A 6.3-magnitude aftershock hit close to Turkey’s southern border with Syria on Monday, two weeks after a massive earthquake killed tens of thousands of people in both countries.
The magnitude 6.3 aftershock which struck southern Turkey on Monday, killed at least three people and injuring hundreds more, according to Turkish and Syrian officials.
The quake struck Turkey’s southern Hatay province, near the Syrian border, Turkey’s Disaster and Emergency Management Agency (AFAD) said Monday.
The quake’s epicenter was in the province’s Defne district, Turkish Interior Minister Süleyman Soylu said Monday, adding that there have been 26 aftershocks since.

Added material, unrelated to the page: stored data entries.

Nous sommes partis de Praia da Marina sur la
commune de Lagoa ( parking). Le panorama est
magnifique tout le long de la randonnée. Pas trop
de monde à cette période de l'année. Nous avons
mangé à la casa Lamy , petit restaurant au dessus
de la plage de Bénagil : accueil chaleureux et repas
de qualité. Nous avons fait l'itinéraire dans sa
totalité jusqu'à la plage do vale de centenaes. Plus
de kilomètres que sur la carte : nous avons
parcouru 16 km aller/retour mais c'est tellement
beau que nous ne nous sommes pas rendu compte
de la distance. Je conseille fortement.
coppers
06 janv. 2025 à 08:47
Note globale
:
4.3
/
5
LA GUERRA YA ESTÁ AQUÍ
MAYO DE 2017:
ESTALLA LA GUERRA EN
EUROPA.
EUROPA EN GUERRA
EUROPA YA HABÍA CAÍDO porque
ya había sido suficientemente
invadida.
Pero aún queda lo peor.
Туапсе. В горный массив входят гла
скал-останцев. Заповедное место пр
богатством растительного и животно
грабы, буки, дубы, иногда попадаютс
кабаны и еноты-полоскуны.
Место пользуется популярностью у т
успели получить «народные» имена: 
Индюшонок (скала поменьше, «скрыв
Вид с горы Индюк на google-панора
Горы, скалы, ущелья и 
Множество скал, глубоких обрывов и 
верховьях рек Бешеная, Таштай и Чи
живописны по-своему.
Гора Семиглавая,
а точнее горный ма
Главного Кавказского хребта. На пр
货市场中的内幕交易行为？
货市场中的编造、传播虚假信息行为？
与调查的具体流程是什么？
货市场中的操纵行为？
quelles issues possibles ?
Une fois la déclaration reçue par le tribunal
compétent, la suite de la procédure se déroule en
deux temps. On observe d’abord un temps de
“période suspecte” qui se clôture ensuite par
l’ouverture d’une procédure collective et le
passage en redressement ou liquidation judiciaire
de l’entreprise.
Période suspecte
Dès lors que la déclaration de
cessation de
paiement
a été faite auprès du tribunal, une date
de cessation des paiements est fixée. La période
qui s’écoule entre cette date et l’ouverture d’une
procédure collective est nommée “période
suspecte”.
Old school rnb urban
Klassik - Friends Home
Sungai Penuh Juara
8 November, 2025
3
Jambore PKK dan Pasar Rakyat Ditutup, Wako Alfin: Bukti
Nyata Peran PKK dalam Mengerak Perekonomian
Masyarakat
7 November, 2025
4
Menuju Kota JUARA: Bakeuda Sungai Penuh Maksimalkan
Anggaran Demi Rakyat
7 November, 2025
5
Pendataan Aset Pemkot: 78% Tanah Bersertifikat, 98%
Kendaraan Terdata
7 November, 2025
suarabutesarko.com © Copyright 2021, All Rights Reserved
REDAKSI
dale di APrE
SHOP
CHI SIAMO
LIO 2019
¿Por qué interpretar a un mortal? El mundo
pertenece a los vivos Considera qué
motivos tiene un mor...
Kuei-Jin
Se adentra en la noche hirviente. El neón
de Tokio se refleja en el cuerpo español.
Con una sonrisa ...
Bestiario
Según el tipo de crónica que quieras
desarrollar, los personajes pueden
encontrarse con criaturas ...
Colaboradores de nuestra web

Turkish officials say at least three people were killed and 294 people were injured following Monday’s aftershocks.
In the city of Antakya in the country’s southern Hatay province, three men were trapped when a building that had survived the initial quake two weeks ago collapsed, according to their relative, Yahya Hallak.
Hundreds of rescuers worked into the early hours of Tuesday morning trying to reach the men, some falling asleep on rubble next to fires to stay warm, as others endured freezing conditions to shift heavy rubble.
In northwest Syria, more than 130 people were injured in Monday’s quake, which caused a number of other buildings to collapse, the White Helmets volunteer rescue group said.
“Our teams are working to take the injured to hospitals, inspect the affected villages and towns, and remove rubble to open the roads for the ambulances,” the White Helmets said.